Step 1. Simplify the Integral

Let

u=\frac{t}{x} \quad \Rightarrow \quad t=xu, \quad dt=x\,du.

When $t=0$ , $u=0$ and when $t=x^2$ , $u=x$ . Hence,

\int_{0}^{x^2} f(\frac{t}{x})\,dt = \int_{0}^{x} f(u)\,x\,du = x\int_0^x f(u)\,du.

Thus the equation becomes (for $x\ne 0$ ):

x(f(x)+1)= x^2+\frac{x}{e}+x\int_0^x f(u)\,du.

Divide by $x$ :

f(x)+1=x+\frac{1}{e}+\int_0^x f(u)\,du.

Step 2. Differentiate Both Sides

Differentiate with respect to $x$ :

LHS derivative: $f'(x)$ .
RHS derivative: $\frac{d}{dx}[x+\tfrac{1}{e}]=1$ and $\frac{d}{dx}\int_0^x f(u)\,du = f(x)$ by the Fundamental Theorem of Calculus.

Thus,

f'(x)=1+f(x).

Step 3. Solve the Differential Equation

This is a first–order linear ODE. Its integrating factor is $e^{-x}$ . Multiplying:

e^{-x} f'(x) - e^{-x} f(x) = e^{-x} \quad \Longrightarrow \quad \frac{d}{dx}(e^{-x}f(x))=e^{-x}.

Integrate both sides:

e^{-x}f(x)= -e^{-x}+C \quad \Longrightarrow \quad f(x)= -1+Ce^{x}.

Step 4. Use Condition $f'(1)=1$ to Determine $C$

Differentiate $f(x)= -1+Ce^x$ to get

f'(x)= Ce^x.

At $x=1$ :

f'(1)= Ce=1 \quad \Longrightarrow \quad C=\frac{1}{e}.

Thus,

f(x)= -1+\frac{1}{e}e^x = e^{x-1}-1.

Step 5. Find the Intersection with $y=\ln x^2$

We need to solve

f(x)=\ln x^2.

That is,

e^{x-1}-1=2\ln|x|.

Notice that, because $\ln x^2=2\ln|x|$ is defined for $x\neq 0$ , intersections can occur for positive and negative $x$ . A brief analysis shows:

For $x>0$ :
- At $x=1$ : $f(1)= e^{0}-1=0,\quad \ln1^2=0.$ So one intersection is $(1,0)$ .
- There is another intersection for some $x \in (1.5, 2)$ where numerically one finds $f(x)\approx 1.12$ (since $e^{1.75-1}-1\approx1.12$ and $2\ln1.75\approx1.12$ ).
For $x<0$ :
Let $u=|x|$ (with $u>0$ ).
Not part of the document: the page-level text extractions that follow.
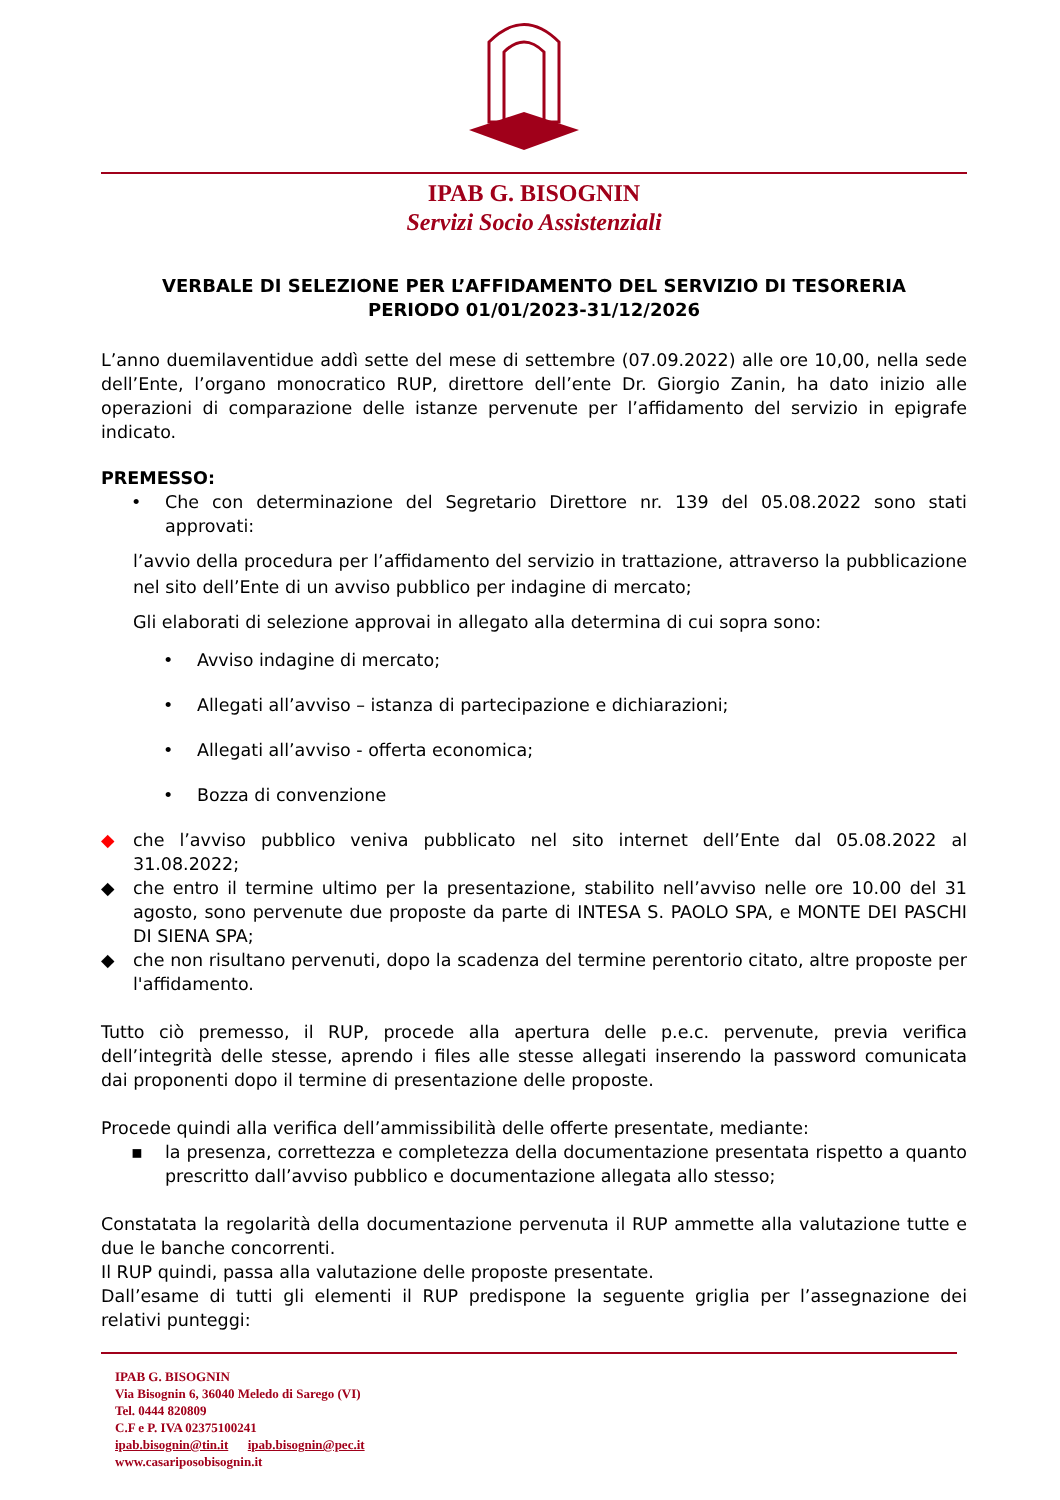IPAB G. BISOGNIN
Servizi Socio Assistenziali
VERBALE DI SELEZIONE PER L’AFFIDAMENTO DEL SERVIZIO DI TESORERIA
PERIODO 01/01/2023-31/12/2026
L’anno duemilaventidue addì sette del mese di settembre (07.09.2022) alle ore 10,00, nella sede dell’Ente, l’organo monocratico RUP, direttore dell’ente Dr. Giorgio Zanin, ha dato inizio alle operazioni di comparazione delle istanze pervenute per l’affidamento del servizio in epigrafe indicato.
PREMESSO:
• Che con determinazione del Segretario Direttore nr. 139 del 05.08.2022 sono stati approvati:
l’avvio della procedura per l’affidamento del servizio in trattazione, attraverso la pubblicazione nel sito dell’Ente di un avviso pubblico per indagine di mercato;
Gli elaborati di selezione approvai in allegato alla determina di cui sopra sono:
• Avviso indagine di mercato;
• Allegati all’avviso – istanza di partecipazione e dichiarazioni;
• Allegati all’avviso - offerta economica;
• Bozza di convenzione
◆ che l’avviso pubblico veniva pubblicato nel sito internet dell’Ente dal 05.08.2022 al 31.08.2022;
◆ che entro il termine ultimo per la presentazione, stabilito nell’avviso nelle ore 10.00 del 31 agosto, sono pervenute due proposte da parte di INTESA S. PAOLO SPA, e MONTE DEI PASCHI DI SIENA SPA;
◆ che non risultano pervenuti, dopo la scadenza del termine perentorio citato, altre proposte per l'affidamento.
Tutto ciò premesso, il RUP, procede alla apertura delle p.e.c. pervenute, previa verifica dell’integrità delle stesse, aprendo i files alle stesse allegati inserendo la password comunicata dai proponenti dopo il termine di presentazione delle proposte.
Procede quindi alla verifica dell’ammissibilità delle offerte presentate, mediante:
▪ la presenza, correttezza e completezza della documentazione presentata rispetto a quanto prescritto dall’avviso pubblico e documentazione allegata allo stesso;
Constatata la regolarità della documentazione pervenuta il RUP ammette alla valutazione tutte e due le banche concorrenti.
Il RUP quindi, passa alla valutazione delle proposte presentate.
Dall’esame di tutti gli elementi il RUP predispone la seguente griglia per l’assegnazione dei relativi punteggi:
IPAB G. BISOGNIN
Via Bisognin 6, 36040 Meledo di Sarego (VI)
Tel. 0444 820809
C.F e P. IVA 02375100241
ipab.bisognin@tin.it ipab.bisognin@pec.it
www.casariposobisognin.it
Then
$f(-u)= e^{-u-1}-1 \quad \text{and} \quad \ln((-u)^2)=2\ln u.$
A numerical check shows there is a solution for some $u\in(0,1)$ approximately yielding $f(-u)\approx -0.81$ .

Thus, there are three intersections:

Intersection 1 (with lowest y–value): $y_1\approx -0.81$ (at some $x<0$ ).
Intersection 2: $y_2=0$ (at $x=1$ ).
Intersection 3: $y_3\approx 1.12$ (at $x\approx1.75$ ).

Let the total number of intersection points be $n = 3$ .

Step 6. Compute the Required Expression

We are to find:

[y_1] + [y_2] + n,

where $[\,\cdot\,]$ is the greatest integer function.

$y_1\approx -0.81$ so $[y_1] = -1$ .
$y_2=0$ so $[y_2] = 0$ .
$n=3$ .

Thus,

[y_1]+[y_2]+n = (-1) + 0 + 3 = 2.